By telling consumers that its brand can do one simple job (staying clean-shaven) more easily and cheaply, Dollar Shave Club capitalised on a number of trends: subscription retail, e-commerce, and social media. And while these trends were periphery to the razor blade market, they weren’t peripheral to the customer.
These creative disruptions were inspired by an understanding of consumers beyond the category in which the brand operated. When this perspective is taken, boundaries between categories and competitors dissolve; and the scope of opportunities for growth expand—and, suddenly, inspiration is everywhere!
The Marketing Job
How does marketing fit into this dynamic? Empathising with customers and audiences is not just about understanding the jobs they “hire” products or services to do—but the jobs they “hire” marketing to do as well.
With attention diminishing and audiences choosing which messages they opt into and which they block out, here’s the question: what job are consumers “hiring” your marketing to do?
Looking at McDonald’s again, the brand observed the rising influence of vloggers on Millennials and responded with the launch of the YouTube channel “Channel Us.” But no one really asked: “Why would Millennials tune in?” and the channel was unsuccessful.
In contrast, McDonald’s brave myth-busting campaign “Our Food, Your Questions” does do the job.
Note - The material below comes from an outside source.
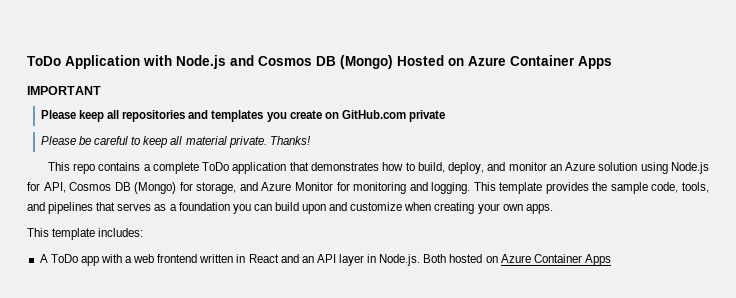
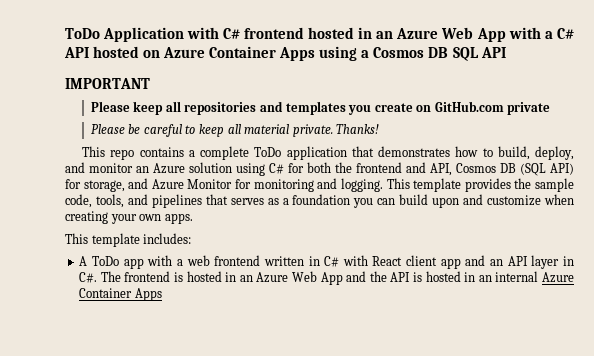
[176,55,612,69] Node.js and Cosmos DB (Mongo) Hosted on Azure Container Apps -> [223,27,574,42] [64,46,506,61] C# frontend hosted in an Azure Web App with a C# API hosted on Azure Container Apps using a Cosmos DB SQL API
[671,162,710,174] [27,182,40,191] Node.js for -> [269,162,426,174] C# for both the frontend and
[134,182,177,194] (Mongo) -> [520,163,574,176] (SQL API)
[248,254,279,263] React -> [324,255,461,269] C# with React client app
[379,254,498,266] Node.js. Both hosted on -> [79,271,539,285] C#. The frontend is hosted in an Azure Web App and the API is hosted in an internal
Millions enjoy McDonald’s, but, for some, that experience is degraded by an underlying suspicion about what they’re eating that lessens satisfaction and the brand’s social capital.
By confronting myths, McDonald’s has succeeded in building consumer confidence and helped customers feel, and justify, that they have made a fine choice.
Clearly, the “jobs” that audiences hire marketing for are not always functional. P&G’s feminine care brand Always reflects this well. Its BeingGirl YouTube channel connects teens with other teens to share their experiences of puberty, prompting customers to choose a brand that helps them feel normal and confident throughout a difficult life stage rather than just the tampon product.
Grasping the importance of the roles that brands can play in consumers’ lives is crucial, but it also means identifying broader trends and contexts driving their behaviour and, ultimately, those shaping your marketing.
Without this view, CMOs face an even tougher task when getting innovation moving in the right direction and at the right speed.